[YOUR INSTRUCTIONS] Set out every line of text from all the entries below as a JSON list of strings, one string per line, omitting blank lines and leaving out the pictures.

[DATA TO USE]

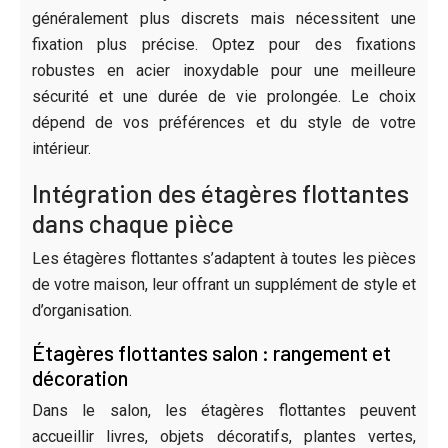
généralement plus discrets mais nécessitent une
fixation plus précise. Optez pour des fixations
robustes en acier inoxydable pour une meilleure
sécurité et une durée de vie prolongée. Le choix
dépend de vos préférences et du style de votre
intérieur.
Intégration des étagères flottantes
dans chaque pièce
Les étagères flottantes s’adaptent à toutes les pièces
de votre maison, leur offrant un supplément de style et
d’organisation.
Étagères flottantes salon : rangement et
décoration
Dans le salon, les étagères flottantes peuvent
accueillir livres, objets décoratifs, plantes vertes,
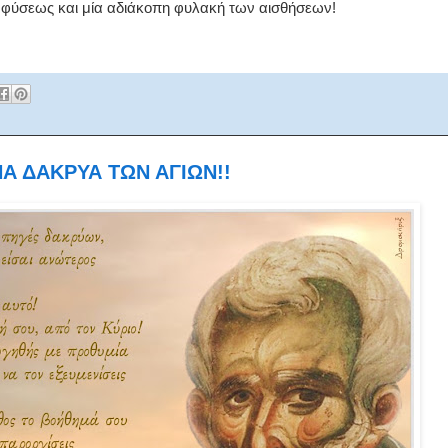
 φύσεως και μία αδιάκοπη φυλακή των αισθήσεων!
ΝΑ ΔΑΚΡΥΑ ΤΩΝ ΑΓΙΩΝ!!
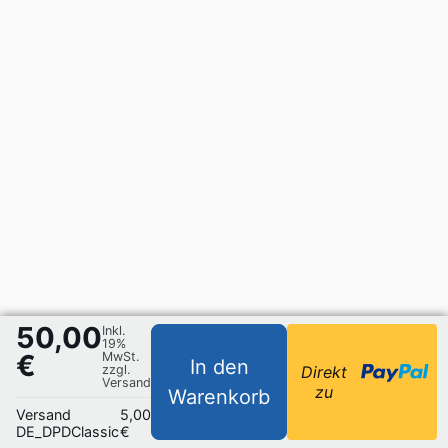
50,00
Inkl.
19%
€
MwSt.
In den
zzgl.
Direkt
Versand
zu
Warenkorb
Versand
5,00
DE_DPDClassic
€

[EXERCISE RESPONSE]
[
  "généralement plus discrets mais nécessitent une",
  "fixation plus précise. Optez pour des fixations",
  "robustes en acier inoxydable pour une meilleure",
  "sécurité et une durée de vie prolongée. Le choix",
  "dépend de vos préférences et du style de votre",
  "intérieur.",
  "Intégration des étagères flottantes",
  "dans chaque pièce",
  "Les étagères flottantes s’adaptent à toutes les pièces",
  "de votre maison, leur offrant un supplément de style et",
  "d’organisation.",
  "Étagères flottantes salon : rangement et",
  "décoration",
  "Dans le salon, les étagères flottantes peuvent",
  "accueillir livres, objets décoratifs, plantes vertes,",
  " φύσεως και μία αδιάκοπη φυλακή των αισθήσεων!",
  "ΝΑ ΔΑΚΡΥΑ ΤΩΝ ΑΓΙΩΝ!!",
  "50,00",
  "Inkl.",
  "19%",
  "€",
  "MwSt.",
  "In den",
  "zzgl.",
  "Direkt",
  "Versand",
  "zu",
  "Warenkorb",
  "Versand",
  "5,00",
  "DE_DPDClassic",
  "€"
]